The Head of State said that other regional and global institutions, such as the African Development Bank and the Africa Import Export Bank, have created emergency credit facilities that Kenya plans to tap into.

“We will utilise these facilities to support producers and exporters so that they can return to full production and protect jobs and livelihoods,” the President said.

A third of all the debt billions that fall due this year belong to China, through the Exim Bank of China and China Development Bank, making the Asian nation one of the most important countries that Kenya must engage in dealing with the debt headache.

CREDIT SHOCK

In the new financial year that starts in on July 1, Kenya will need to pay a total of Sh630.1 billion.

Moody’s said that the rapid and widening spread of the coronavirus is creating a severe and extensive credit shock across many regions and markets.

The combined impact of border closures and measures to contain the spread of the coronavirus, as well as supply chain disruptions, will weigh in on almost all sectors of Kenya’s economy.

It says that weaker growth and larger fiscal deficits will further aggravate Kenya’s already high debt and interest burdens.

Moody’s expects that Kenya will not participate in any debt relief initiative that requires the participation of private sector creditors, which could carry further negative implications for the country's rating, and more generally that Kenya will meet all its debt service commitments to private sector creditors.

“Contrary to previous expectations of declining borrowing requirements underpinning the rating, Moody’s expects gross-borrowing requirement will remain around 22 per cent of the Gross Domestic Product in fiscal year 2020/21 (ending June 30, 2020), a relatively high level compared with other sovereigns,” the brief notes.
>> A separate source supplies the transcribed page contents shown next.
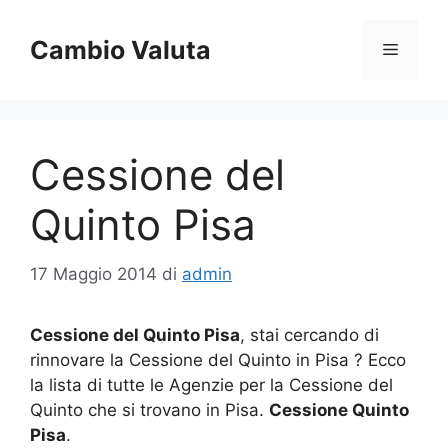
Vai
al
Cambio Valuta
Menu
contenuto
Cessione del
Quinto Pisa
17 Maggio 2014
di
admin
Cessione del Quinto Pisa
, stai cercando di
rinnovare la Cessione del Quinto in Pisa ? Ecco
la lista di tutte le Agenzie per la Cessione del
Quinto che si trovano in Pisa.
Cessione Quinto
Pisa
.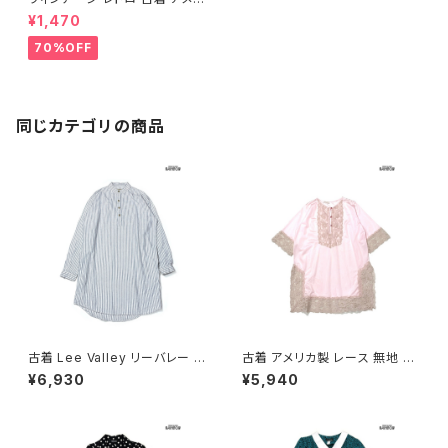
カ製 総柄 レーヨン ロング丈 長
¥1,470
袖 ワンピース 赤 (otu230300
7)
70%OFF
同じカテゴリの商品
古着 Lee Valley リーバレー ス
古着 アメリカ製 レース 無地 ナ
トライプ柄 コットン100％ ロン
イロン ミニ丈 七分袖 ワンピー
¥6,930
¥5,940
グ丈 長袖 ワンピース 青 (otu2
ス ピンク (otu2602051)
603013)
Although Kenya does not have any large principal payments due in the near term (the next Eurobond principal payment is in 2024), the country is at the start of a more difficult external amortisation schedule.

“The challenges posed by the external amortisation schedule are compounded by a large stock of domestic debt that needs to be rolled over on annual basis,” it said.

MULTILATERAL FINANCING

Treasury bills account for 31 per cent of domestic debt as of December 2019, up from 25 per cent at the end of 2014.

Moody’s expects that the government will rely on concessional multilateral financing for much of its additional borrowing requirements in fiscal year 2019/20 and fiscal year 2020/21, with the remainder covered through increased domestic borrowing.

“It is possible that the government may also seek other forms of relief, possibly including on loans from Chinese state-owned banks,” it said.

More generally, delays or changes in debt service payments, owed to private sector creditors compared to the original terms of the contract could be negative for the sovereign’s rating.

“Financing risks are rising at a point when Kenya’s fiscal strength is eroding. The shock to growth and larger fiscal deficit as a result of the coronavirus outbreak will worsen Kenya’s already high and increasing debt and interest burdens,” the agency noted.